Mr. Breen, in his "Modern English Literature," says: "This remarkable thought Alison the historian has turned to good account; it occurs so often in his disquisitions that he seems to have made it the staple of all wisdom and the basis of every truth."

[410-1] This expression was tortured to mean that he actually thought the people no better than swine; and the phrase "the swinish multitude" was bruited about in every form of speech and writing, in order to excite popular indignation.

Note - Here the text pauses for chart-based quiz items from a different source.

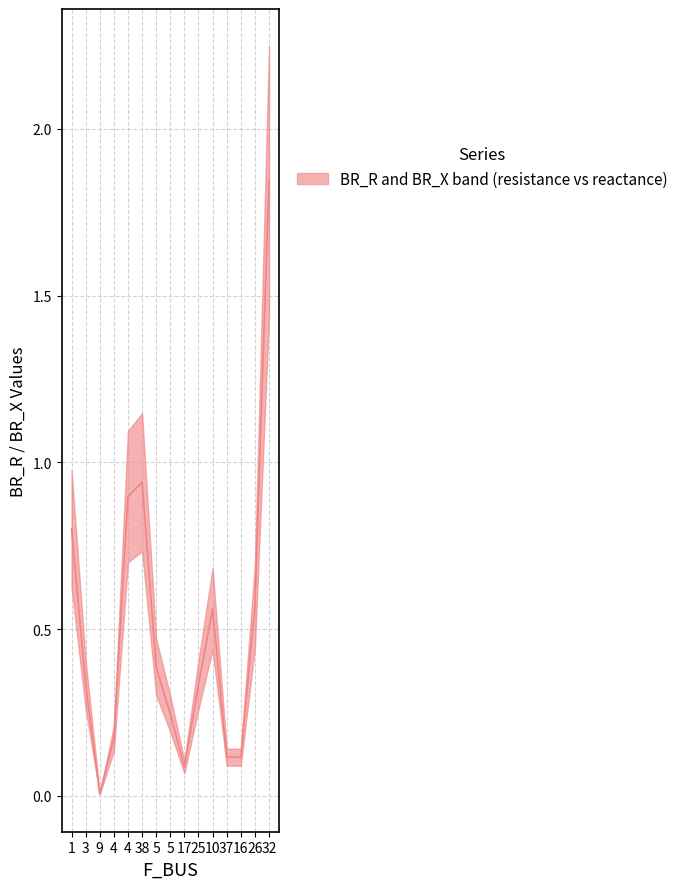

What is the average value?

0.5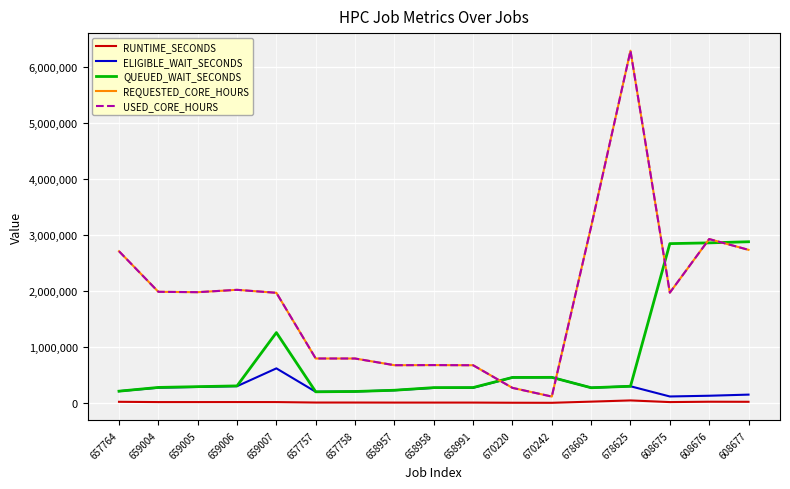

What is the total value across all series at 608675?

6915986.1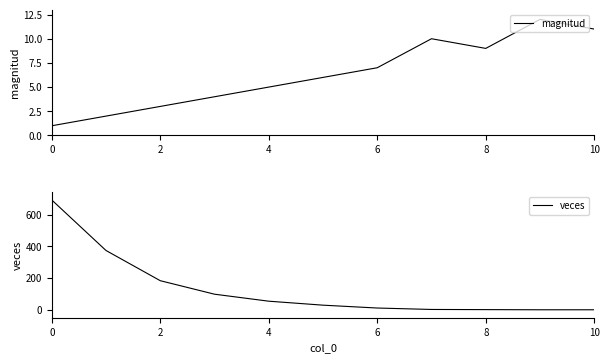

At how many categories does at least one series exceed 162?

3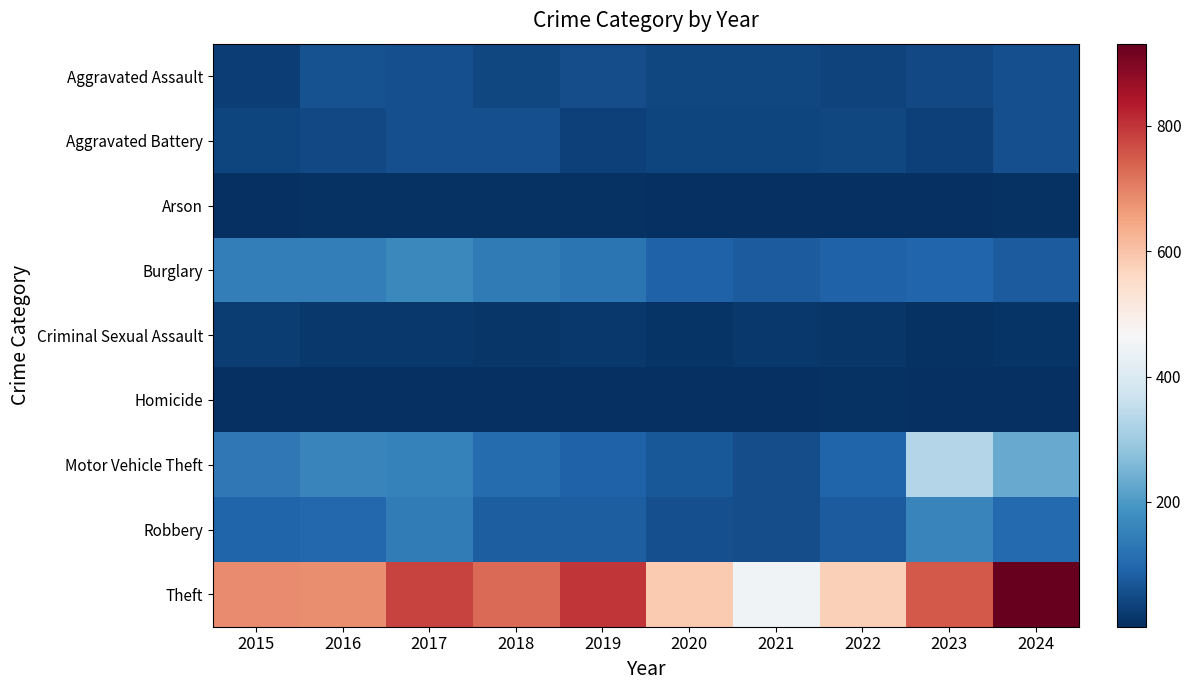

Reading left to right, extract all data points from this chart.

Aggravated Assault: 2015=30	2016=60	2017=59	2018=44	2019=55	2020=43	2021=41	2022=35	2023=48	2024=59
Aggravated Battery: 2015=39	2016=46	2017=58	2018=59	2019=31	2020=40	2021=40	2022=41	2023=33	2024=59
Arson: 2015=4	2016=6	2017=5	2018=5	2019=5	2020=4	2021=4	2022=3	2023=1	2024=7
Burglary: 2015=146	2016=143	2017=165	2018=138	2019=125	2020=90	2021=78	2022=89	2023=97	2024=79
Criminal Sexual Assault: 2015=23	2016=19	2017=18	2018=15	2019=19	2020=10	2021=19	2022=14	2023=7	2024=10
Homicide: 2015=4	2016=4	2017=4	2018=3	2019=3	2020=4	2021=2	2022=6	2023=1	2024=2
Motor Vehicle Theft: 2015=133	2016=160	2017=152	2018=107	2019=90	2020=72	2021=55	2022=92	2023=328	2024=231
Robbery: 2015=93	2016=100	2017=140	2018=84	2019=81	2020=57	2021=53	2022=78	2023=159	2024=103
Theft: 2015=686	2016=682	2017=782	2018=730	2019=798	2020=589	2021=450	2022=576	2023=750	2024=931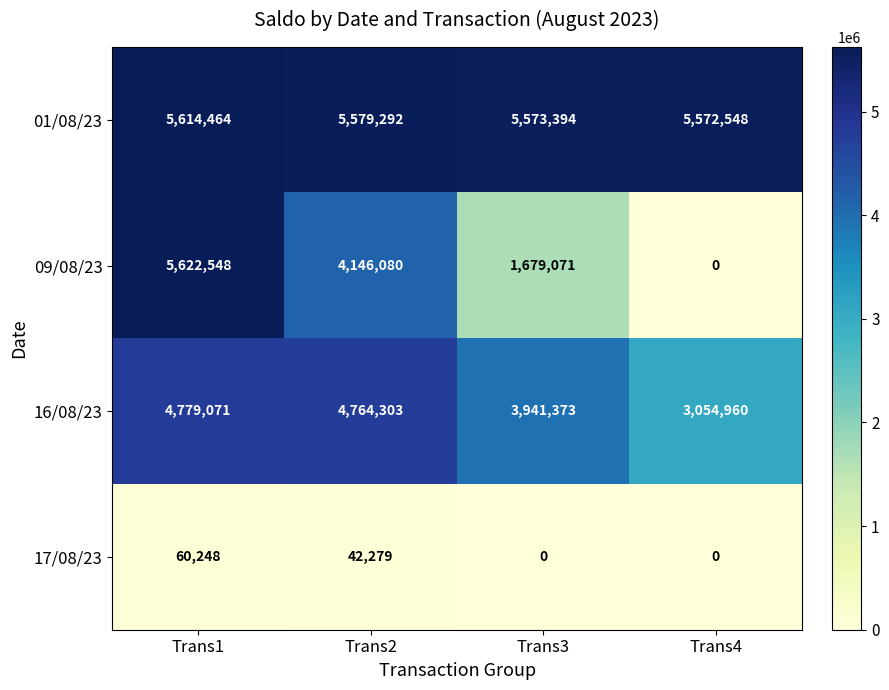

At which label is 09/08/23 closest to 2811274?

Trans3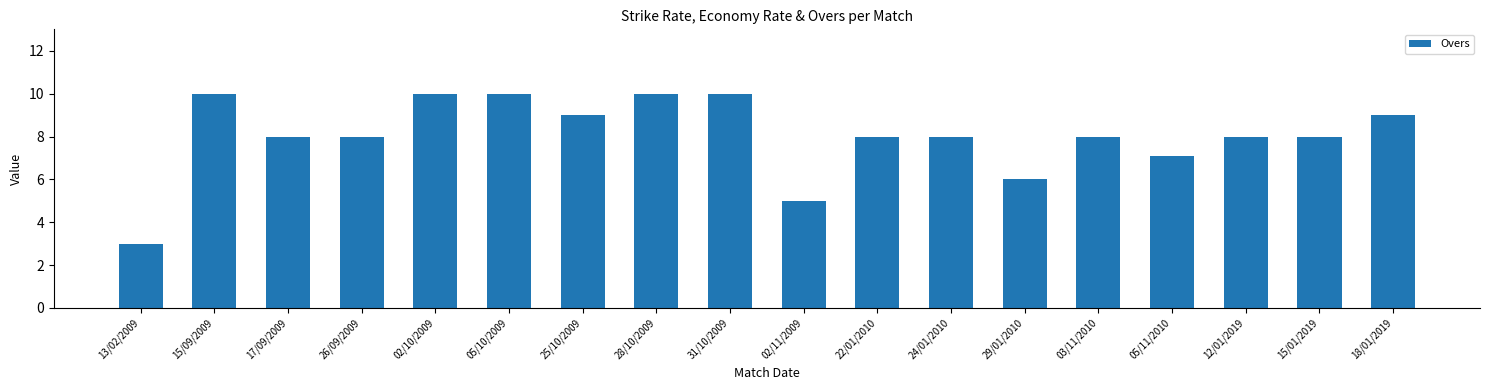

Reading left to right, transcribe all the data shown in this chart.

3.0	10.0	8.0	8.0	10.0	10.0	9.0	10.0	10.0	5.0	8.0	8.0	6.0	8.0	7.1	8.0	8.0	9.0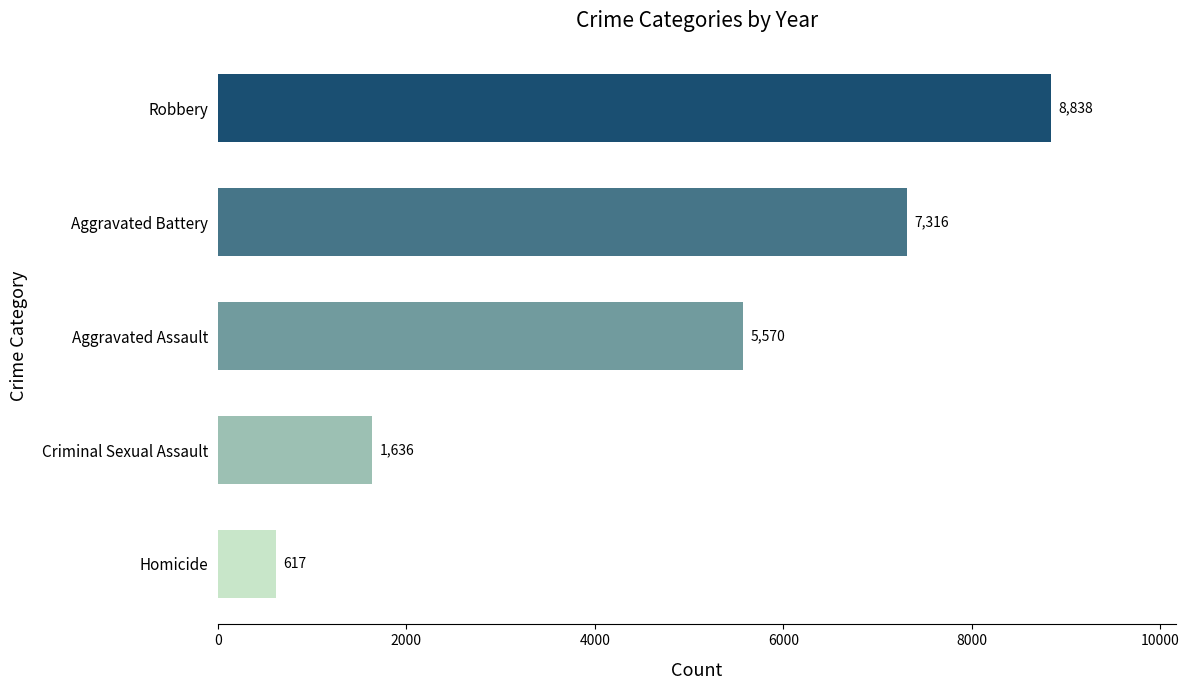

At which category does the chart reach its minimum across all series?

Homicide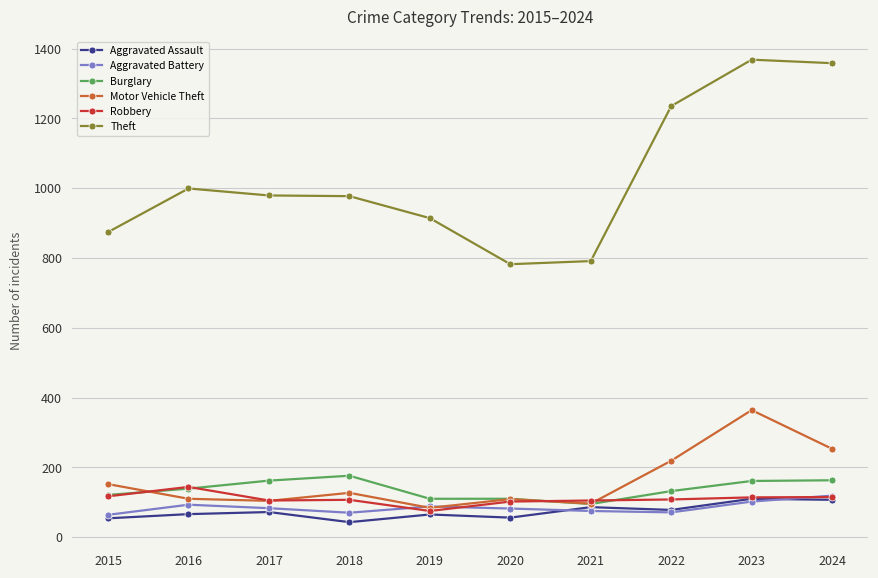

What is the highest value of the Burglary series?

176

[411-1] See Appendix, page 859.

[411-2] I know no way of judging of the future but by the past.--PATRICK HENRY: _Speech in the Virginia Convention, March, 1775._

[411-3] We set ourselves to bite the hand that feeds us.--_Cause of the Present Discontents, vol. i. p. 439._

[412-1] Family vault of "all the Capulets."--_Reflections on the Revolution in France, vol. iii. p. 349._

[412-2] When Croft's "Life of Dr. Young" was spoken of as a good imitation of Dr. Johnson's style, "No, no," said he, "it is not a good imitation of Johnson; it has all his pomp without his force; it has all the nodosities of the oak, without its strength; it has all the contortions of the sibyl, without the inspiration."--PRIOR: _Life of Burke._

The gloomy comparisons of a disturbed imagination, the melancholy madness of poetry without the inspiration.--JUNIUS: _Letter No. viii. To Sir W. Draper._

[412-3] At the conclusion of one of Mr. Burke's eloquent harangues, Mr. Cruger, finding nothing to add, or perhaps as he thought to add with effect, exclaimed earnestly, in the language of the counting-house, "I say ditto to Mr. Burke! I say ditto to Mr. Burke!"--PRIOR: _Life of Burke, p. 152._

[412-4] See Sir Thomas Browne, page 219.

CHARLES CHURCHILL. 1731-1764.

He mouths a sentence as curs mouth a bone.

_The Rosciad. Line 322._

But, spite of all the criticising elves, Those who would make us feel--must feel themselves.[412-5]

_The Rosciad. Line 961._

Who to patch up his fame, or fill his purse, Still pilfers wretched plans, and makes them worse; Like gypsies, lest the stolen brat be known, Defacing first, then claiming for his own.[413-1]

_The Apology. Line 232._

No statesman e'er will find it worth his pains To tax our labours and excise our brains.

_Night. Line 271._

Apt alliteration 's artful aid.

_The Prophecy of Famine. Line 86._

There webs were spread of more than common size, And half-starved spiders prey'd on half-starved flies.

_The Prophecy of Famine. Line 327._

With curious art the brain, too finely wrought, Preys on herself, and is destroyed by thought.

_Epistle to William Hogarth. Line 645._

Men the most infamous are fond of fame, And those who fear not guilt yet start at shame.

_The Author. Line 233._

Be England what she will, With all her faults she is my country still.[413-2]

_The Farewell. Line 27._

Wherever waves can roll, and winds can blow.[413-3]

_The Farewell. Line 38._

FOOTNOTES:

[412-5] Si vis me flere, dolendum est Primum ipsi tibi

(If you wish me to weep, you yourself must first feel grief).

HORACE: _Ars Poetica, v. 102._

[413-1] Steal! to be sure they may; and, egad, serve your best thoughts as gypsies do stolen children,--disguise them to make 'em pass for their own.--SHERIDAN: _The Critic, act. i. sc. i._

[413-2] England, with all thy faults I love thee still, My country!